The approach appears to produce business results. Box reported that its revenue rose 11 percent year-on-year in the latest quarter, the strongest growth rate since 2022. But the company’s shares are down nearly 7 percent this year. But this reflects broader market concern about whether artificial intelligence will eventually make software companies like Box completely redundant.
Levie argued that customers will continue to purchase enterprise software from third parties rather than building their own AI-powered tools, on the grounds that external software offers greater security and reliability.
Software Engineers Are in Higher, Not Less, Demand at Box
One of the counterintuitive findings from Box’s experience is that the advent of advanced AI coding tools has not diminished the company’s appetite for software engineers. Quite the opposite.
Levi explained. NYT As AI agents become capable of performing tasks autonomously, a single software engineer will now be able to oversee these agents and achieve results that once required an entire team. This increased leverage makes each additional engineer more valuable, not less.
“One role we are adding more to is basic engineering,” Levie said. “Now that we can basically build a lot more features for our customers, it’s attractive for us to have more engineers actually doing that.”
AI Productivity Gains Fund New Hire in Unexpected Fields
It has also been reported that the efficiencies that AI has generated internally at Box have created room for the company to invest in roles it could not previously financially justify.

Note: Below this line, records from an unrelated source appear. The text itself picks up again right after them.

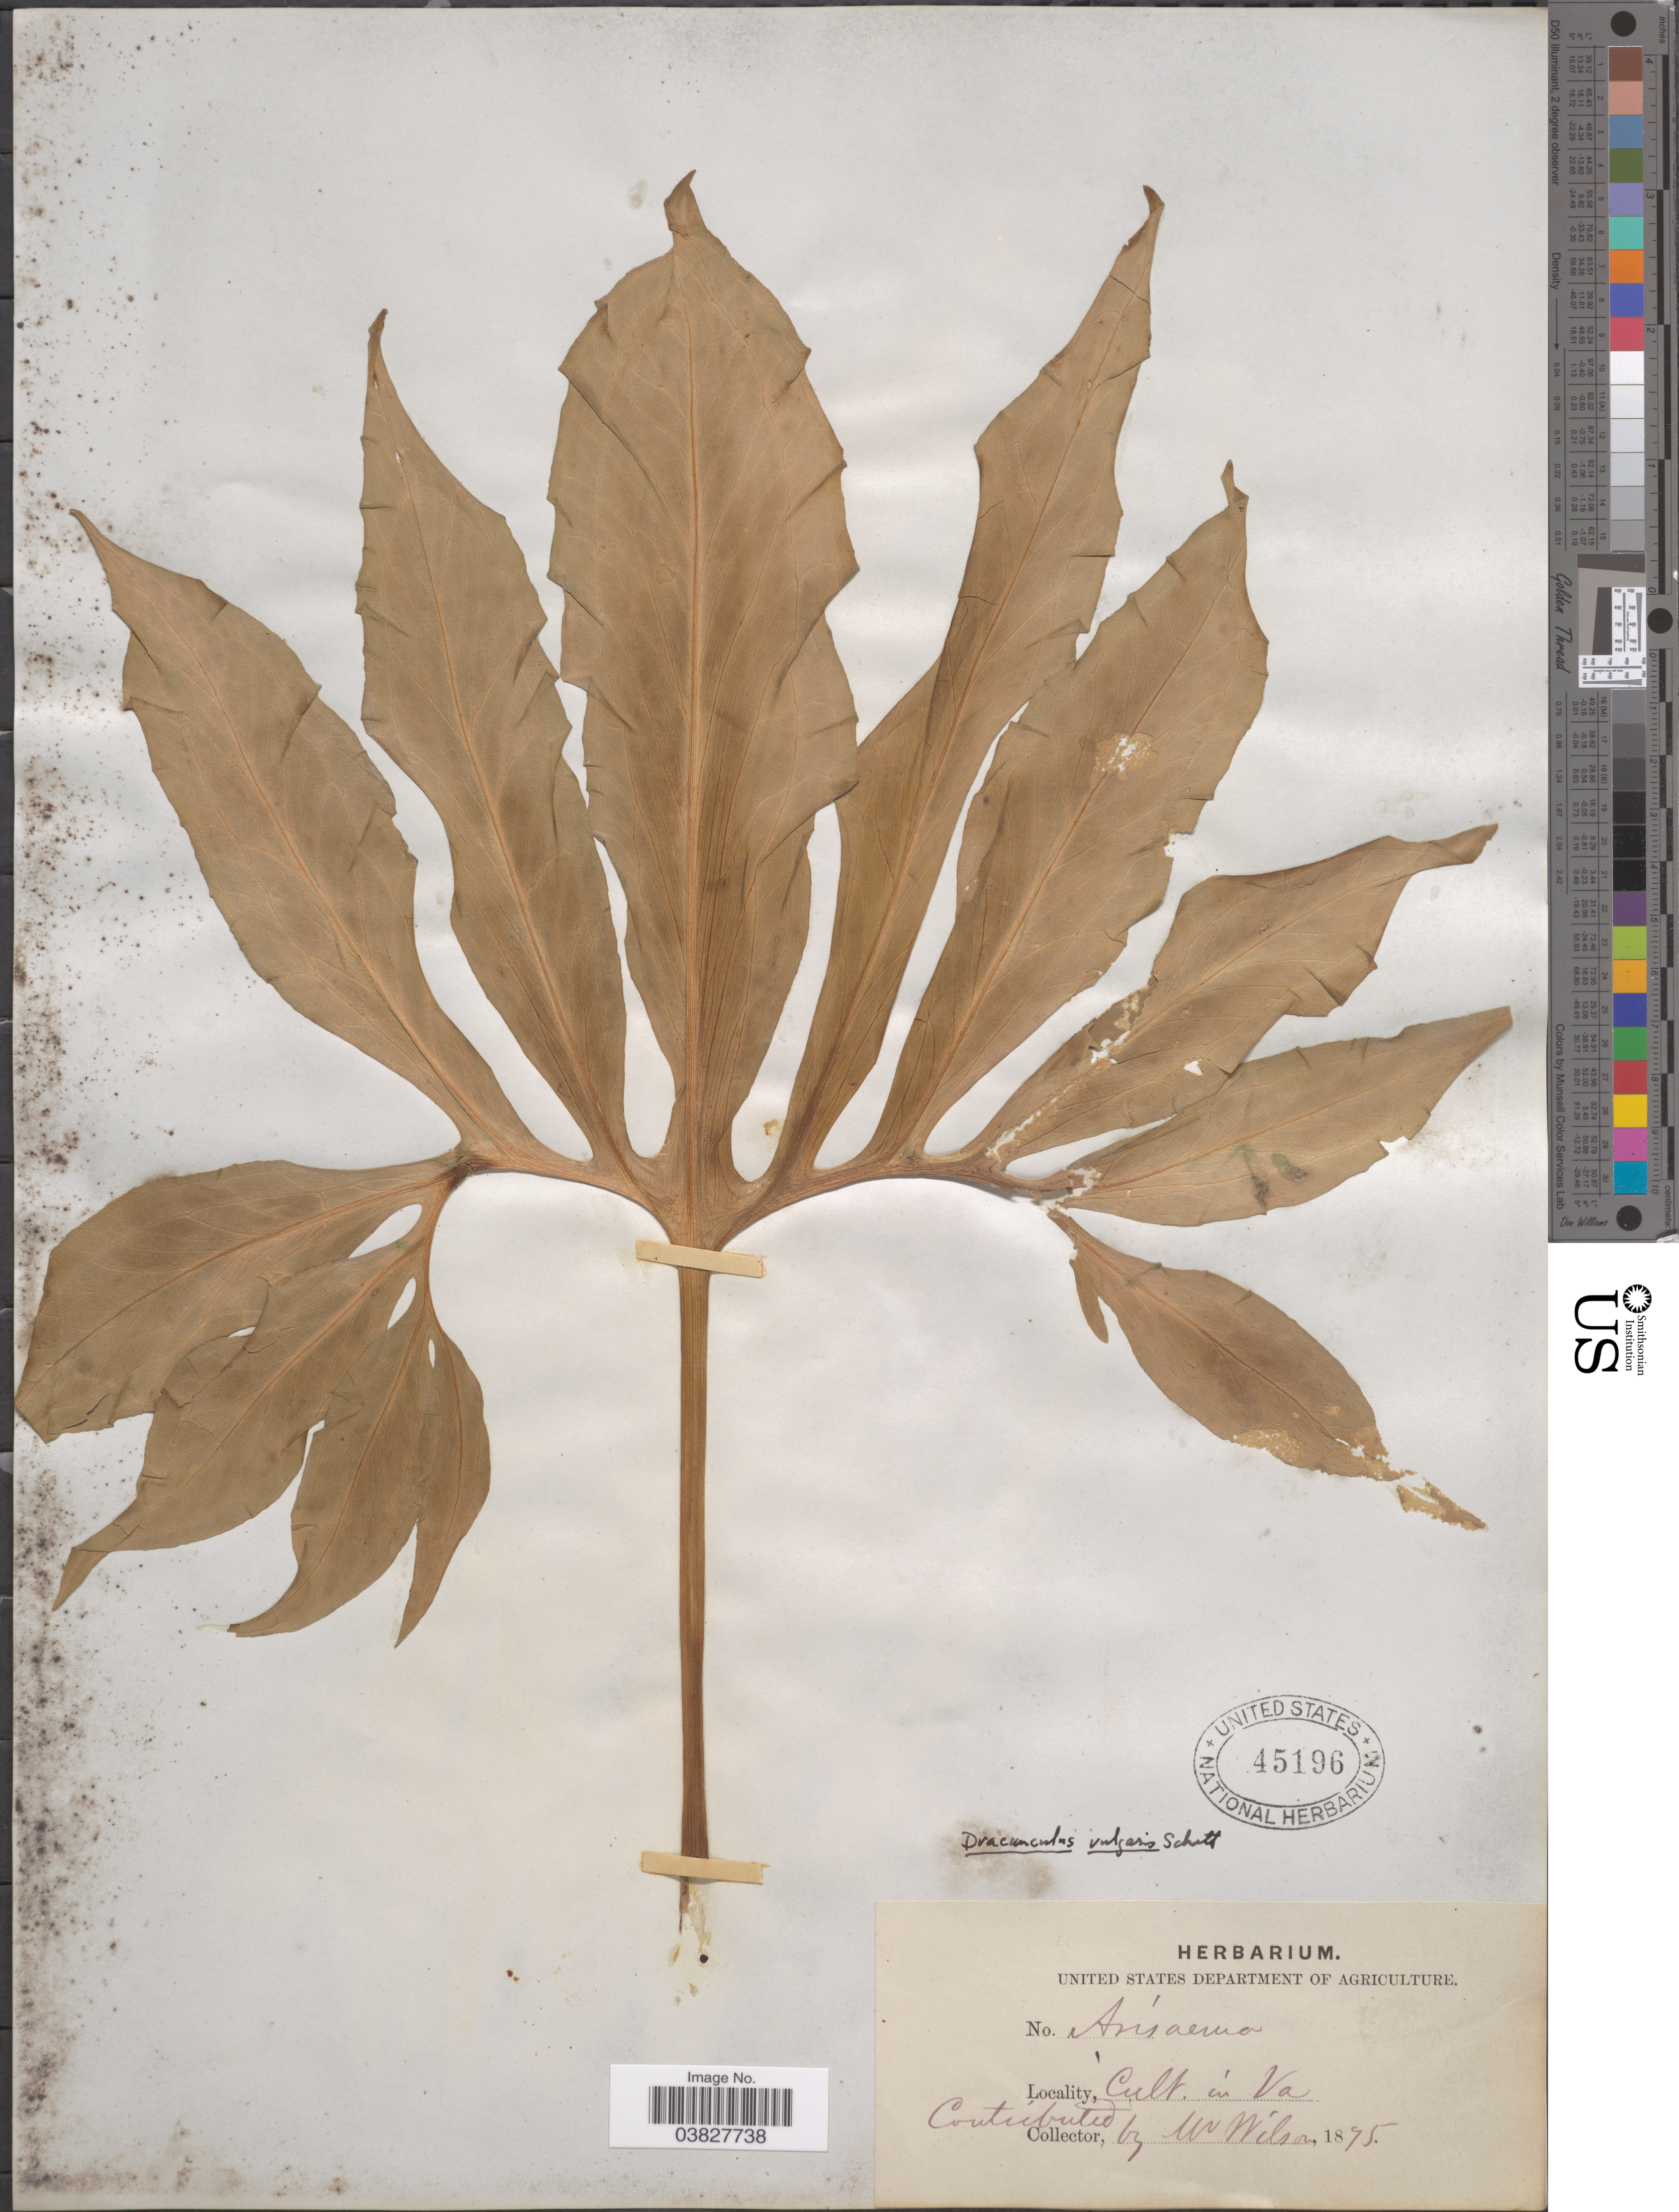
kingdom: Plantae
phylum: Tracheophyta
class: Liliopsida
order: Alismatales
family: Araceae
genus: Dracunculus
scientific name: Dracunculus vulgaris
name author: Schott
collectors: -- Wilson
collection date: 1895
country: United States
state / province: Virginia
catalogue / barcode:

The company began recruiting staff to market its products to specific industry sectors; This was a function that had previously been unaffordable because it required too large a team to be cost-effective. Artificial intelligence has made work so efficient that a small number of people can now do work that once required many more.
“Now you hire one or two people for the job of 10 people because you can finally afford to do the job,” Levie said. New York Times.
As for how long this hiring momentum can be sustained, Levie acknowledged that the determining variable is the pace of AI development.
“It’s kind of a question of when AI will slow down.” he said. “This could be the moment where maybe there is some kind of sustainability, a pause, in recruiting.”
Box was founded in 2005 and is headquartered in Redwood City, California. The company serves more than 100,000 clients worldwide, including U.S. federal agencies and Morgan Stanley, and has been publicly traded since 2015.